Ты все спрашиваешь, почему по осени меня не вытащить из дома, особенно, когда выпадает первый недолговечный снежок. Изволь. История эта покажется тебе невероятной, и я крепко рискую репутацией, рассказывая её. Надеюсь, она позволит нам лучше понять друг друга, а не станет поводом для насмешек или неверия.
Тогда я была молода, а мир катился к чертям: шел 199…-й год. Странное время; вспоминается, как бесконечная череда вьюг. Мы с друзьями арендовали комнатку в подвале одной из церквей Васильевского Острова. Церковный купол венчался огромной фигурой ангела. Его было видно почти с любой точки Острова. Здание порядком пострадало за годы советской власти, и новый батюшка старался хоть как-то собрать денег на реставрацию. Во всяком случае, мне хочется думать, что наши копейки шли именно туда.
Отец Игорь был приветлив, но изможден лицом, и черный подрясник подчеркивал его бледность и худобу. Он однажды навестил меня в снятой каморке, внимательно поглядел на ряд деревянных матрешек, которые я расписывала, спросил о чем-то незначительном и больше не появлялся. В подвале, сводчатом, гулком, было холодно и сыро. Когда-то здесь располагался геологический НИИ, от ученых кое-где остались полупустые шкафы со склянками, ретортами, забытыми образцами минералов. Пол был бетонный, но кое-где оставался земляным. В длинном коридоре от входа до нашей каморки поверх плотно утрамбованной земли лежали доски. Видать, по весне становилось совсем сыро — Нева несла свои воды буквально в паре десятков метров.
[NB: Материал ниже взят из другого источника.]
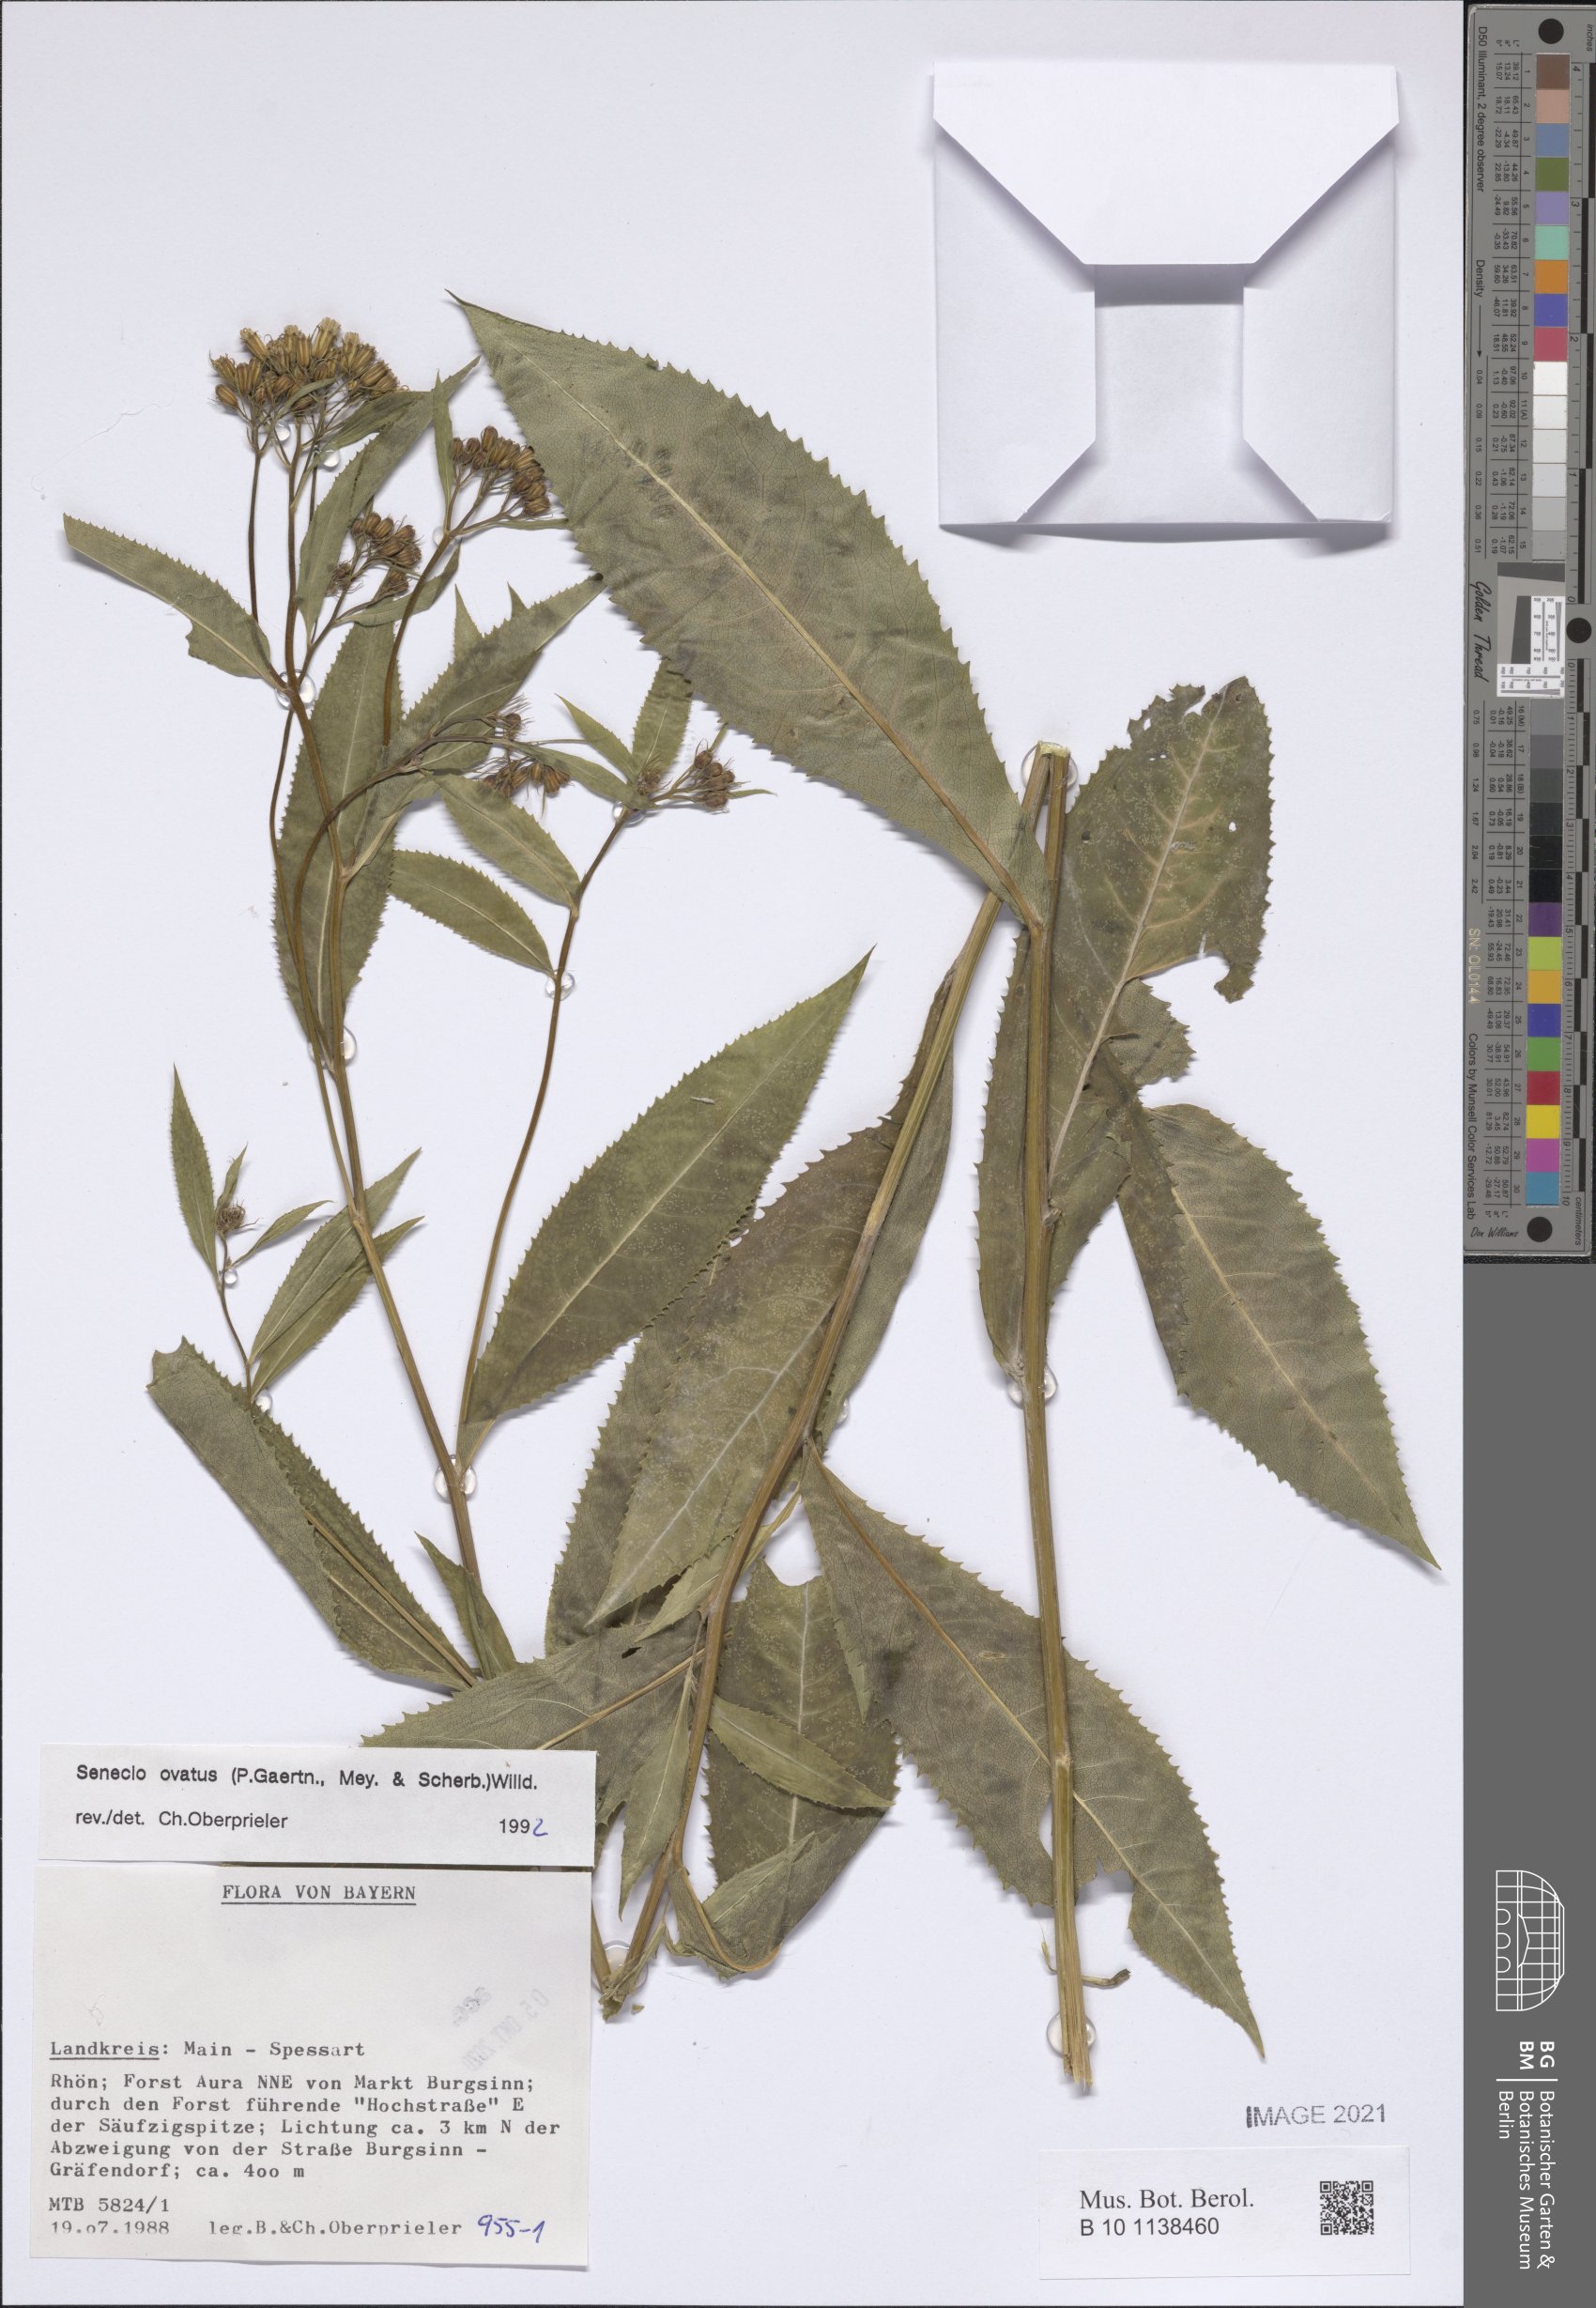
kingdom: Plantae
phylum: Tracheophyta
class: Magnoliopsida
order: Asterales
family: Asteraceae
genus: Senecio
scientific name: Senecio ovatus
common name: Wood ragwort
Мне понравилась каморка именно этим прямым сообщением с выходом — сидя за рабочим столом, я могла видеть всякого, кто спускался по истертым ступеням. Здесь работалось лучше, чем дома — ничто не отвлекало.
Остальные комнатушки располагались гребенкой вдоль хода. В одной из них было под потолком небольшое окошечко, но чтобы в него выглянуть, требовалось влезть на табуретку. Здесь же, в углу, зияла дыра размером чуть меньше футбольного мяча. Оттуда тянуло холодом. И хоть от нашей каморки её отделяло комнат пять или семь, я не поленилась найти доску и положила поверх. Этот смотрящий из угла черным оком лаз мне совсем не нравился.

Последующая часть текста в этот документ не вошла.